If you’ve been reading this blog for a while, you know that I’m a big believer in regular press release distribution. Sure, there are the SEO benefits of publishing press releases online, but I’m more enticed by the media coverage a good press release can get you. If you have a solid story and you send out your press release to a targeted list of reporters, you could have a lot of these reporters calling you up for an interview.
Of course, it’s not enough to have a good story, you also have to write the press release in a way that captures the attention of the reader and leaves them asking for more. That’s often where knowing the right press release length becomes important.
Let me explain. The purpose of a press release (if you’re trying to get media coverage) is to get reporters excited and asking for more information. It’s a teaser. A pitch. You want to give them the basic idea of your story, but you don’t want to cram the press release with every single detail relating to the story and your company. In most cases, less is more.

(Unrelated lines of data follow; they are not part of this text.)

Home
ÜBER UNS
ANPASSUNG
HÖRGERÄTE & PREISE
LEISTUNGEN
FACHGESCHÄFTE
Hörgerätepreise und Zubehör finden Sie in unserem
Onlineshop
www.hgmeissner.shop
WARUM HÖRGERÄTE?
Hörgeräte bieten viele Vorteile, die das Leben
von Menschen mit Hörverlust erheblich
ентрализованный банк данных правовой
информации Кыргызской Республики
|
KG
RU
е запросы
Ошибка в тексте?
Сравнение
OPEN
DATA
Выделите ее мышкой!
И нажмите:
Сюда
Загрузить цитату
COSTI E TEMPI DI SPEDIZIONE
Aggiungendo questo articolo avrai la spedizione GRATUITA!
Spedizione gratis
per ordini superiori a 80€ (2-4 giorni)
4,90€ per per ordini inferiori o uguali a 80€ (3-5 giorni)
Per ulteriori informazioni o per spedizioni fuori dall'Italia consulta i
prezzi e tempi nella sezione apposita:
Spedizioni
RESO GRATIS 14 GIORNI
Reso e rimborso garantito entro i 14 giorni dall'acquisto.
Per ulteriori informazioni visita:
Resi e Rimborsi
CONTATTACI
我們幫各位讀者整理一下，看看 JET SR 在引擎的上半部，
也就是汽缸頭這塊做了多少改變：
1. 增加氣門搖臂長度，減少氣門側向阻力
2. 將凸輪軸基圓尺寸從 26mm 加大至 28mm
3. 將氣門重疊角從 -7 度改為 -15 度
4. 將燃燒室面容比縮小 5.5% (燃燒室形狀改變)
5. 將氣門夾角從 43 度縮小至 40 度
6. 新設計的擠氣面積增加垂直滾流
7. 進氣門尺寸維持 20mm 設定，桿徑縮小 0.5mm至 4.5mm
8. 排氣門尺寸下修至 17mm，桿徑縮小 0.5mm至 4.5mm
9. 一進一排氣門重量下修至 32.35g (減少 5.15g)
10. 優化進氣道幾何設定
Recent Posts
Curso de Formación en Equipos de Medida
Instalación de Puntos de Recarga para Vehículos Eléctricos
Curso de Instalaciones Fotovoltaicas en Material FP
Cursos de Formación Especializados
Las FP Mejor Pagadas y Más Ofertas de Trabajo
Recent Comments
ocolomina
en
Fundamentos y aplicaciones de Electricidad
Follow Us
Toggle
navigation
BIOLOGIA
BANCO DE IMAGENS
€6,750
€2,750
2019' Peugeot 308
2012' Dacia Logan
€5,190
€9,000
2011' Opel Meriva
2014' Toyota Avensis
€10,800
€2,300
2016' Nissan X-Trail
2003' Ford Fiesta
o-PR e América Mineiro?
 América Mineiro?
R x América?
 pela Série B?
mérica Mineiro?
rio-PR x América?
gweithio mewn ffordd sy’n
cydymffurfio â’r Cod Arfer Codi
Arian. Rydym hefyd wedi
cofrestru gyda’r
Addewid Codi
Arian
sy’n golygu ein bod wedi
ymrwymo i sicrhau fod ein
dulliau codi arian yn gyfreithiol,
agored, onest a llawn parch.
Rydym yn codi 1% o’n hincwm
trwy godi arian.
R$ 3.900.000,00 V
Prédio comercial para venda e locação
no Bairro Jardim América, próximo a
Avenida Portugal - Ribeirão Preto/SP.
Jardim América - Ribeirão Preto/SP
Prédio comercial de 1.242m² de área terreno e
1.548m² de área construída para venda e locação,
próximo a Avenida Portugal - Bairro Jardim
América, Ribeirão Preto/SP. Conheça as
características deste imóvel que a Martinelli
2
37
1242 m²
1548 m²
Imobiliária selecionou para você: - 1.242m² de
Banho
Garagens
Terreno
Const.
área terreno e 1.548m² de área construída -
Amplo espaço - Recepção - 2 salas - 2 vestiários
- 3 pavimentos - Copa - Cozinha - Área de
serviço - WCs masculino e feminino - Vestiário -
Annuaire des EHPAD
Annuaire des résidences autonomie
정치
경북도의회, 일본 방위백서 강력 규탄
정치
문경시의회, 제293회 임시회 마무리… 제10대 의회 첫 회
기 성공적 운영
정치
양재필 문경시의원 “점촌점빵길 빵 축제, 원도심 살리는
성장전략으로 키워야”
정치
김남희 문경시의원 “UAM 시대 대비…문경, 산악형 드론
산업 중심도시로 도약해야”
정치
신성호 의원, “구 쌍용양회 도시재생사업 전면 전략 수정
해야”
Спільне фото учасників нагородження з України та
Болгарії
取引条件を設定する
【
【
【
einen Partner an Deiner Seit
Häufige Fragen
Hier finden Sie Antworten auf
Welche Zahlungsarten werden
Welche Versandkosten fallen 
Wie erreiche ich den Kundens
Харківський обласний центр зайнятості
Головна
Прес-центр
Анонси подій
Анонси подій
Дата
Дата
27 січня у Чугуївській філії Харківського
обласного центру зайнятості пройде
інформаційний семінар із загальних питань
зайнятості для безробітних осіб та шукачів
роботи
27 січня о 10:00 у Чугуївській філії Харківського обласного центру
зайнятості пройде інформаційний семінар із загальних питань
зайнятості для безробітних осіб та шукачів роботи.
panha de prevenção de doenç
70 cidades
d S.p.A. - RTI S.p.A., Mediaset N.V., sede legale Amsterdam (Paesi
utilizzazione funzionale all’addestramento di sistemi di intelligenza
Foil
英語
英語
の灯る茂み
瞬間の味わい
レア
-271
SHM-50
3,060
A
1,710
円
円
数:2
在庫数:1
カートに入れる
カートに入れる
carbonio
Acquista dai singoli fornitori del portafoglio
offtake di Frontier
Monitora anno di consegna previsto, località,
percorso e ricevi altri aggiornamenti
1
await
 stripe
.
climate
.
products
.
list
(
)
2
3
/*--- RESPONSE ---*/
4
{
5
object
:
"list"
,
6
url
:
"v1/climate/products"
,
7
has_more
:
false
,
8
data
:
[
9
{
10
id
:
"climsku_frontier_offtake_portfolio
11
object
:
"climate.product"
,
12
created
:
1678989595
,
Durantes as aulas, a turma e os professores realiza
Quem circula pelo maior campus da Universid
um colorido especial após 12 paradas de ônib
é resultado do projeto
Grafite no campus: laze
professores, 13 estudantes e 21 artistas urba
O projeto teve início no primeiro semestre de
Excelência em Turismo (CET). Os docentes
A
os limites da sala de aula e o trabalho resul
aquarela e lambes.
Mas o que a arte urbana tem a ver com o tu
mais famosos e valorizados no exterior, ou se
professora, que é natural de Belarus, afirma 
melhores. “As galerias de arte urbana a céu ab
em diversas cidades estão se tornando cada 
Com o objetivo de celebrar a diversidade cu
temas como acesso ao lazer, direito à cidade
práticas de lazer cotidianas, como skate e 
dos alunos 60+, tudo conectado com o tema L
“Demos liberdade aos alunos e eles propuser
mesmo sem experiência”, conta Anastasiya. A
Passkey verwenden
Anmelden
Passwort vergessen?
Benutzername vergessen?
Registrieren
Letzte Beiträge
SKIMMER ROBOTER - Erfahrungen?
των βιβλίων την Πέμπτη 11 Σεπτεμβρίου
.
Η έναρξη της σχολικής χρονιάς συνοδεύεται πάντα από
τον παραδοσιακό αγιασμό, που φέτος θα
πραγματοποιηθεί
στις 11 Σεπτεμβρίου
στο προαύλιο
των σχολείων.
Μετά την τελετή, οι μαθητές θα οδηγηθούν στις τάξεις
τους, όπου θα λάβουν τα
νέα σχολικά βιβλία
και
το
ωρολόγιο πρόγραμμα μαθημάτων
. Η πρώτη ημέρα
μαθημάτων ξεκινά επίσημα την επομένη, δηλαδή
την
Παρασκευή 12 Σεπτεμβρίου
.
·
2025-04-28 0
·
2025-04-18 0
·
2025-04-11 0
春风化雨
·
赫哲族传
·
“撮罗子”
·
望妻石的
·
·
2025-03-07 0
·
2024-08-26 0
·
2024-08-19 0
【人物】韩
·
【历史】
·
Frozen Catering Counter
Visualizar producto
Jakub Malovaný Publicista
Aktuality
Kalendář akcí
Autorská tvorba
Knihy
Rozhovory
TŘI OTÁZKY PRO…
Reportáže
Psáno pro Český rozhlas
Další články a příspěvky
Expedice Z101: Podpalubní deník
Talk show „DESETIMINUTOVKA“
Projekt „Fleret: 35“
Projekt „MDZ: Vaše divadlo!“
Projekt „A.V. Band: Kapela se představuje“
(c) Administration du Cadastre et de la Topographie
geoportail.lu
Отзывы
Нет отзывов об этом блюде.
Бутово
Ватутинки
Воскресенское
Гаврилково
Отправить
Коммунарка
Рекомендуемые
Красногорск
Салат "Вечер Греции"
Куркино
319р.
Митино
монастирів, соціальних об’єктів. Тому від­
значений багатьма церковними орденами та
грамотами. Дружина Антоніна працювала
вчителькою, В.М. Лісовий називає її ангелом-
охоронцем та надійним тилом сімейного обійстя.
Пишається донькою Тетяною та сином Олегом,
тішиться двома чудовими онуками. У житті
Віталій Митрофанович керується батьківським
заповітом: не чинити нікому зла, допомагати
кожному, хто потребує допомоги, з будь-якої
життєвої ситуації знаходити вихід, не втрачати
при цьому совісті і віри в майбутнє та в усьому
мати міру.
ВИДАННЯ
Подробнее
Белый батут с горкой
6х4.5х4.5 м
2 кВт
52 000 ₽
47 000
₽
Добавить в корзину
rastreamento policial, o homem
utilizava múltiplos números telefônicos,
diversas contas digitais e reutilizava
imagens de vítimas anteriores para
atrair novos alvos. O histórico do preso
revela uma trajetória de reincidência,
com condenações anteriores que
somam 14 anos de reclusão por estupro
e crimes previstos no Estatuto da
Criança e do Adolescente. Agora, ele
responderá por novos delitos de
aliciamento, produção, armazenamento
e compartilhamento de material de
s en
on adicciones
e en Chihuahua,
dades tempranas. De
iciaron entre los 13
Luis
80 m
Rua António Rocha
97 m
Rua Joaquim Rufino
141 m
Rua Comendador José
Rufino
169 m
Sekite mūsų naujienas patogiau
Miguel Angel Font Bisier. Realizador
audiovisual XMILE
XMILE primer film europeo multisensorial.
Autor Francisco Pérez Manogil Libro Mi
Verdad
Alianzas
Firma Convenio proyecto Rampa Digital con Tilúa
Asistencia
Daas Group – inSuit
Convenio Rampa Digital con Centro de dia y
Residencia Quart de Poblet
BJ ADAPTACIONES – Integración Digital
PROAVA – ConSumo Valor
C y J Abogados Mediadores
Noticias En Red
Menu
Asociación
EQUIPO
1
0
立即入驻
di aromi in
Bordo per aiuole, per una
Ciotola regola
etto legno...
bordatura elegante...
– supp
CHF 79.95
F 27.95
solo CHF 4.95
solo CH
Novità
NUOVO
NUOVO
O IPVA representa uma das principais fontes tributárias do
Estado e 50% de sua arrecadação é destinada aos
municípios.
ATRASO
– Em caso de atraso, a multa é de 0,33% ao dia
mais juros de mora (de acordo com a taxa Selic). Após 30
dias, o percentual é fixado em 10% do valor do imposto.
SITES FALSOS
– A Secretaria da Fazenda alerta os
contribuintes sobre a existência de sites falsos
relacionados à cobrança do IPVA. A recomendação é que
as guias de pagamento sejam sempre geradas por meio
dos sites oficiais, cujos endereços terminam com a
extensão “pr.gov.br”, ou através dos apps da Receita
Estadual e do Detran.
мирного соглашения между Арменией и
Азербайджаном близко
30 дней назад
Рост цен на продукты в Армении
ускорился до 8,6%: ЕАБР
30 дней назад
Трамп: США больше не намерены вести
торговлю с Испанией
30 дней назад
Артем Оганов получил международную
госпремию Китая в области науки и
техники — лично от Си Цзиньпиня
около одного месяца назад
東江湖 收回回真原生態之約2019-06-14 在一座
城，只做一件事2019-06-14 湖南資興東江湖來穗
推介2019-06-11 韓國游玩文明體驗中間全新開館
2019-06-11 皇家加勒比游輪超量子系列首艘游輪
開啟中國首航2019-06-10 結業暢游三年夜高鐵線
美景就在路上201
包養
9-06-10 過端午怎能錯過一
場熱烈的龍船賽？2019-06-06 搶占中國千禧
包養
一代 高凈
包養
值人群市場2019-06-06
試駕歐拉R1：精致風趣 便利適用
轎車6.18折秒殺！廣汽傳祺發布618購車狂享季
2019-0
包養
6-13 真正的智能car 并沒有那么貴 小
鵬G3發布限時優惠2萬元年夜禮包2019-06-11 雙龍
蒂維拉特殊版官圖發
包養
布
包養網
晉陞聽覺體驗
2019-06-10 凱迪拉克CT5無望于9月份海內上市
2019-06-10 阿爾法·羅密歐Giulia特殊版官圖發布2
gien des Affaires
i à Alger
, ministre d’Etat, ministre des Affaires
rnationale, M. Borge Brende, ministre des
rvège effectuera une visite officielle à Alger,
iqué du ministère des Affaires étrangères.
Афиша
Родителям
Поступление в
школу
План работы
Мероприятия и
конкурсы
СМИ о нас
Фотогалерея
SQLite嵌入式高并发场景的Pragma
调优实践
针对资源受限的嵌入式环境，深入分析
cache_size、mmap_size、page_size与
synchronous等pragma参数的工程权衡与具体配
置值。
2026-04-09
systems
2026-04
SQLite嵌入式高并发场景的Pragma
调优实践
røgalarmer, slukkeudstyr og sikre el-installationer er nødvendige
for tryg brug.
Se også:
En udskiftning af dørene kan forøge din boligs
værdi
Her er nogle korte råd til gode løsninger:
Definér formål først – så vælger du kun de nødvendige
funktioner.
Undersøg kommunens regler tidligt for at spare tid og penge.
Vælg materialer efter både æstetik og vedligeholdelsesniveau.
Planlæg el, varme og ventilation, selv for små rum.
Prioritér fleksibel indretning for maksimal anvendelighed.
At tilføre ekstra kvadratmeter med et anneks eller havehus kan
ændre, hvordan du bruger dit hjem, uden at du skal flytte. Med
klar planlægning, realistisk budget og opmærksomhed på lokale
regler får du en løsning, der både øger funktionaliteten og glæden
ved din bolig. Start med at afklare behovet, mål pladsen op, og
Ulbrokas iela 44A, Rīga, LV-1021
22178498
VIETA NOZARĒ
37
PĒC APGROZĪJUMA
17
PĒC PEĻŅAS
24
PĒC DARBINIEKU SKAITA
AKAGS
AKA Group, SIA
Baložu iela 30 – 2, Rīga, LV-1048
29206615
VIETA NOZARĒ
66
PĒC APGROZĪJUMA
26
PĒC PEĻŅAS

This is the case for a couple of reasons.
- If you include every single minute detail in the press release, the reporter has no incentive to call for more information. Reporters enjoy digging deeper and finding the story themselves. They don’t want the entire thing written for them.
- Reporters are pressed for time and bombarded with tons of press releases. They don’t have time to read a novel full of trivial details. Your press release should be something they can quickly scan over to determine if they want to learn more or not.
So, what exactly is the ideal length for a press release? The vague answer is that a well-written press release contains just enough information to get the reporter asking for more information. No more. No less. And no fluff.
But to be more specific, a good press release can easily be written in about 200-400 words. In some cases, even less than that. The key is to stay focused on delivering the who, what, when, where, why, and how information immediately, and then follow it up with the most important supporting details. Cut out all fluff and hype.
Take a look back at some of the press releases you’ve written. How long were they? Did they get results?